Luís
Rosa – jornal i, editorial
A
PGR que permitiu a Ricardo Salgado publicitar a sua inocência em Janeiro de
2013 deve explicar porque não há detenções
Foi
Marques Mendes que lançou a questão na SIC: "Em qualquer país normal do
mundo civilizado já estava alguém preso" no caso BES/GES. É uma afirmação
forte de um ex-presidente
do PSD que pode considerada populista e demagógica, mas interpreta o sentimento
de perplexidade da generalidade dos cidadãos sobre as notícias contínuas de
irregularidades que a comunicação social tem vindo a revelar sobre o caso
BES/GES desde o início do ano.
A
forma como os portugueses não percebem a organização e o funcionamento do
sistema de justiça é um problema antigo que se agravou quando a comunicação
social passou a dedicar mais atenção às decisões dos tribunais e o sistema
judiciário, que gosta do segredo como modo de vida, decidiu fechar-se ainda
mais na sua concha. O caso das declarações de Marques Mendes é um excelente
exemplo. Passaram-se seis dias e a Procuradoria-Geral da República prefere o
silêncio político em detrimento de uma informação clara e transparente, que
esclareça a comunidade em nome do Ministério Público - o que seria possível,
refira-se, sem desrespeitar o segredo de justiça.
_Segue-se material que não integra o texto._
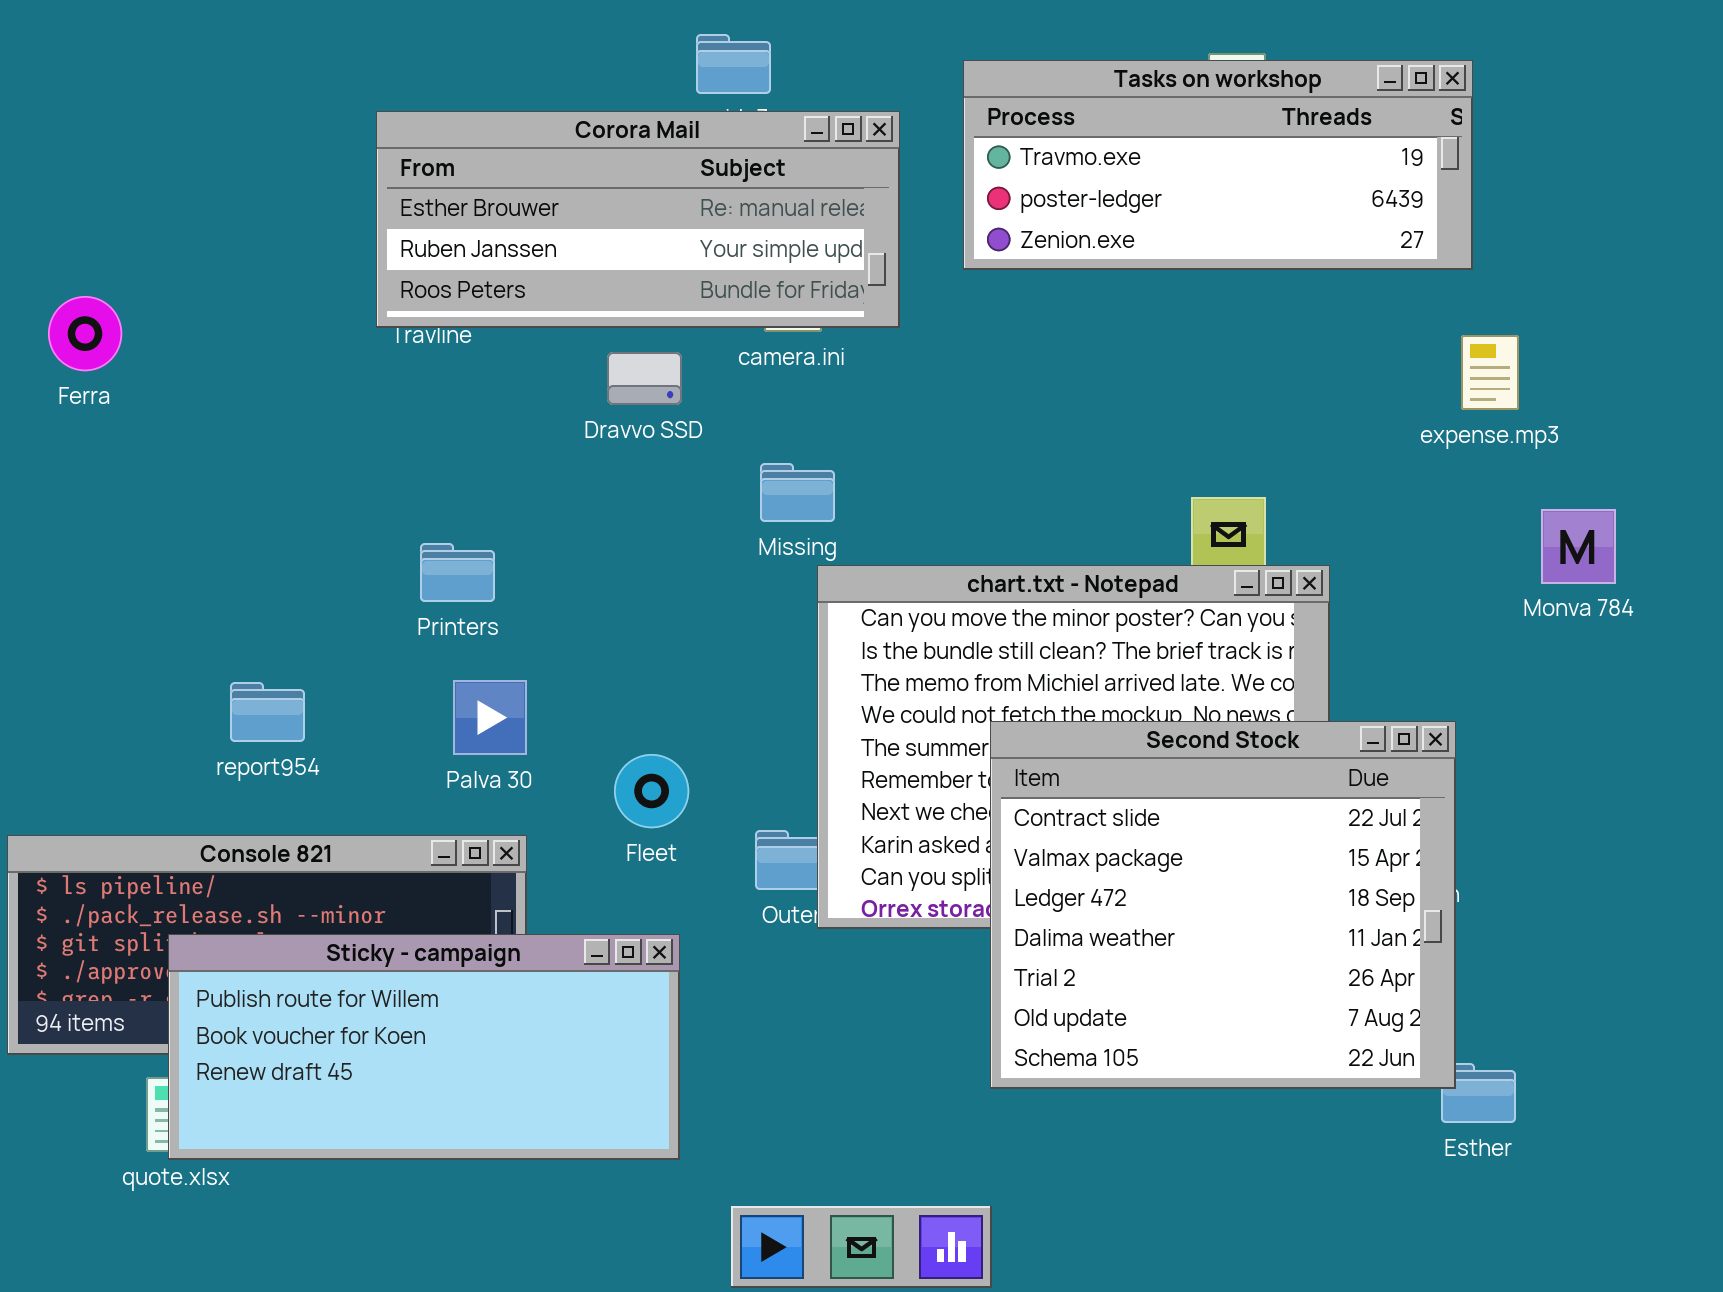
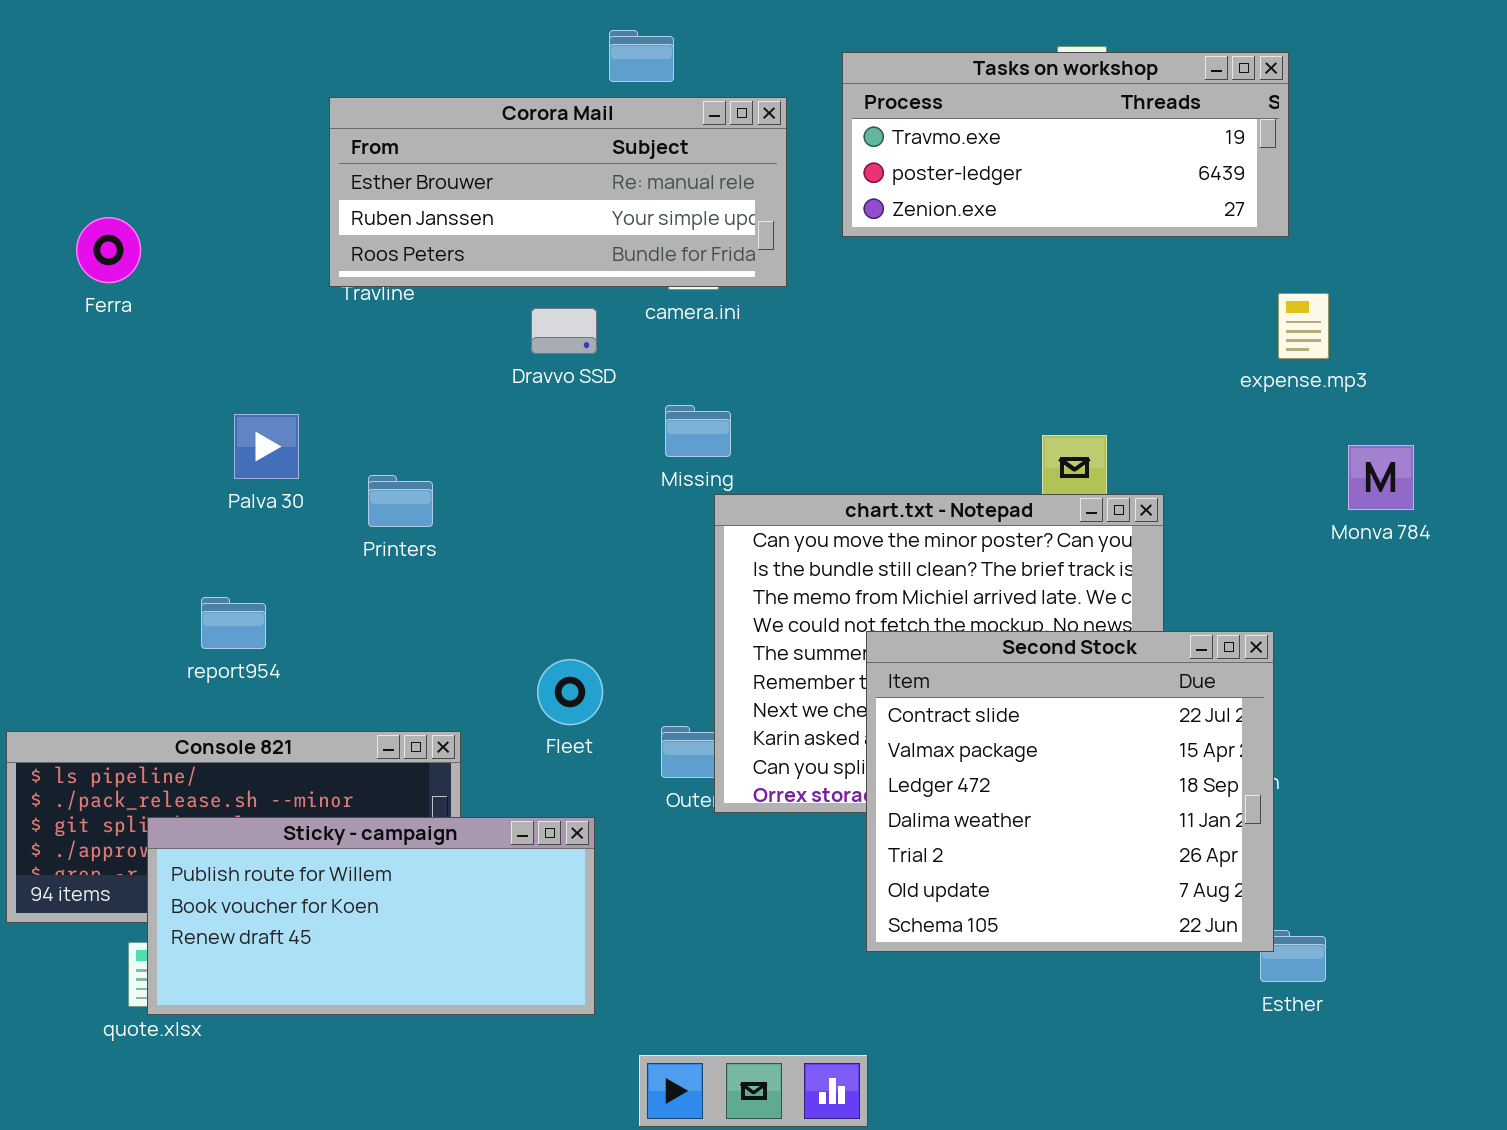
Ferra: [48,296,122,371] -> [76,217,141,283], moved
Palva 30: [453,680,527,755] -> [234,414,299,479], moved

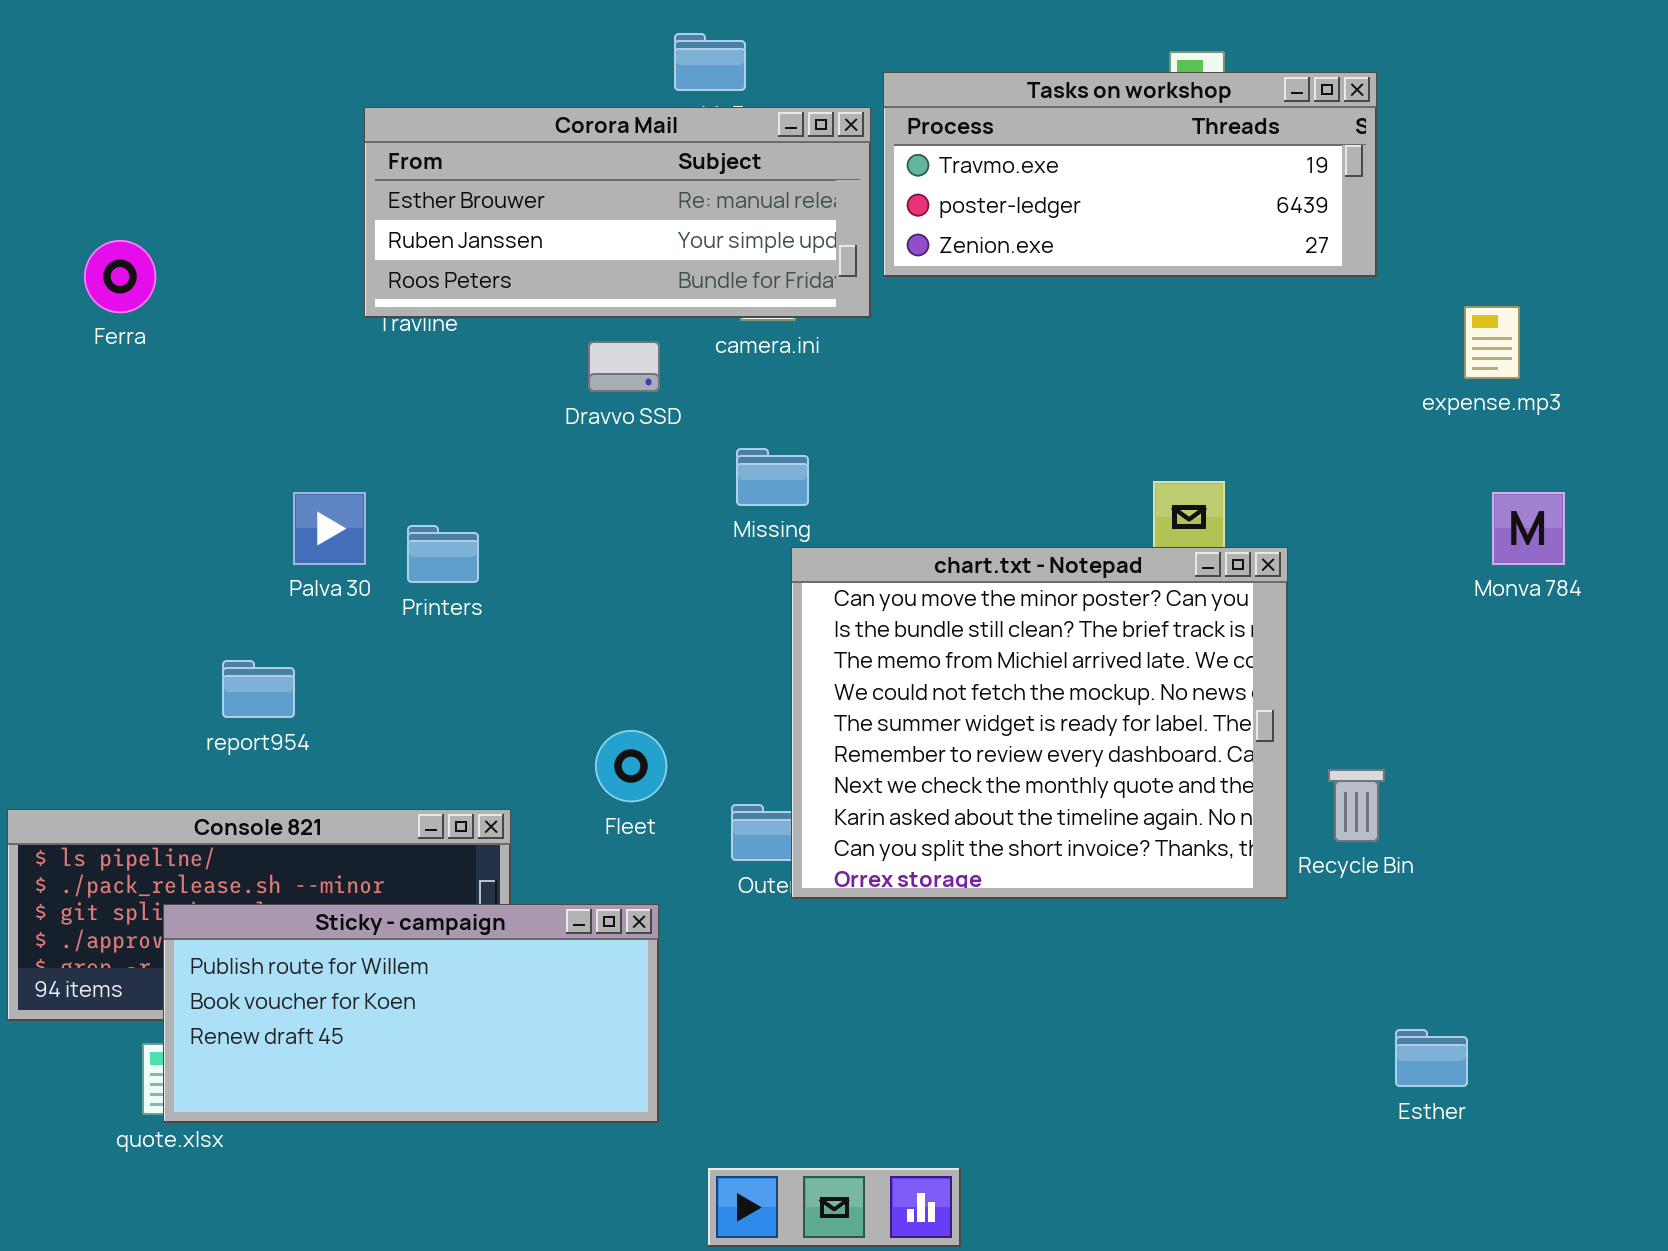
Tasks on workshop: [842,52,1289,237] -> [883,72,1377,277], moved
expense.mp3: [1278,293,1329,359] -> [1464,306,1520,379], moved
Palva 30: [234,414,299,479] -> [293,492,366,565], moved
Second Stock: [866,631,1274,952] -> none, closed

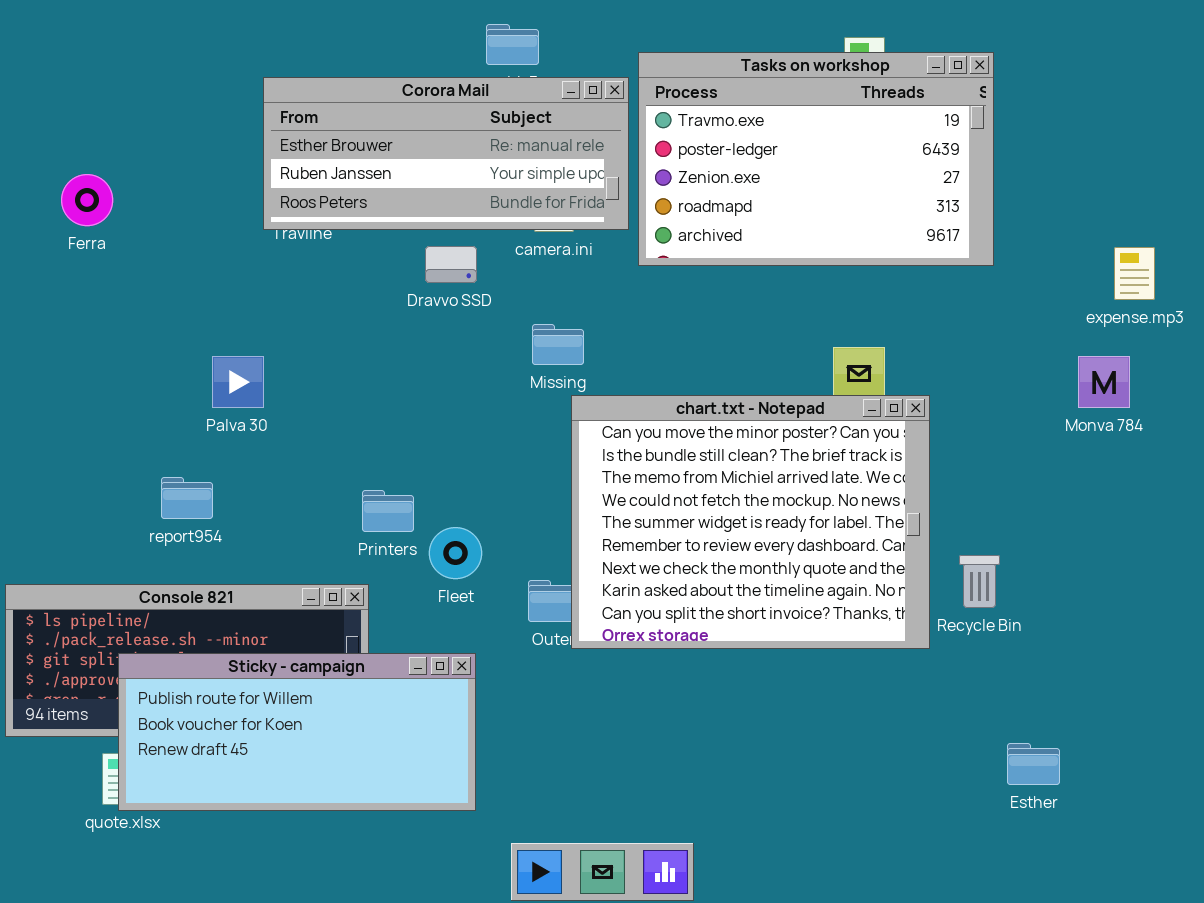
Tasks on workshop: [883,72,1377,277] -> [638,52,994,266], resized
expense.mp3: [1464,306,1520,379] -> [1114,247,1155,300], moved
Printers: [407,525,479,583] -> [362,490,414,532], moved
Não se percebe por que razão
a PGR fica muda e queda quando em Dezembro de 2012 o procurador Rosário
Teixeira, responsável pela investigação do caso Monte Branco, permitiu a
Ricardo Salgado a divulgação pública de um despacho judicial que o ilibava de
suspeitas de fraude fiscal naquela investigação e enfatizava a sua condição de
testemunha - condição essa que mudou em Julho último para arguido.
A
resposta que a PGR devia ter dado publicamente a Marques Mendes é simples: não
- como, aliás, a Sílvia Caneco explica nestas páginas. A razão prende-se com um
princípio básico da nossa lei: é preferível ter um culpado em liberdade a ter
um inocente preso. É este princípio judiciário que faz com que a balança entre
os direitos da defesa e da acusação sejam desequilibrados em detrimento da
punição - particularmente quando o arguido ou réu tem capacidade financeira
para pagar um bom advogado. Preferindo o sistema fazer tudo o que está ao seu
alcance para não ter um inocente preso, percebe-se que só em último recurso se
retire a liberdade a alguém. É por isso, por exemplo, que a lei impede que o
crime de falsificação de documento (sob investigação no caso BES/GES devido à
alegada manipulação da contabilidade) possa originar a prisão preventiva de
alguém, por envolver uma pena inferior a três anos, ou que ninguém possa ser
preso por ser mera suspeita da prática de crimes, a não ser que seja apanhado
em flagrante delito. É também esse princípio que explica o facto de Ricardo
Salgado ter sido libertado mediante o pagamento de uma caução milionária, em
vez de continuar detido por não estarem cumpridos os pressupostos para a prisão
preventiva.
Estes
princípios estão obviamente correctos por corresponderem a um Estado de
direito, mas não podem ser vistos como um dogma judicial que impeça a sanção
(preventiva ou não) em nome da igualdade e da proporcionalidade na aplicação da
justiça. A lentidão e ineficácia da justiça que costumamos testemunhar nos
casos mais mediáticos de criminalidade económico-financeira não são a palavra
de ordem quando os cidadãos comuns são investigados, acusados, pronunciados e
condenados - e esse é o maior sentido de injustiça que uma comunidade pode
sentir. A PGR deve preocupar-se com combater a percepção de que continua a
existir, apesar de todas as melhorias dos últimos anos, uma justiça para ricos
e outra para pobres. Seja através das investigações céleres e conclusivas, seja
através de uma comunicação clara com a comunidade. A rapidez da justiça não tem
de ser a da comunicação social, mas convém não ser demasiado lenta sob pena de
os cidadãos considerarem que vigora a impunidade.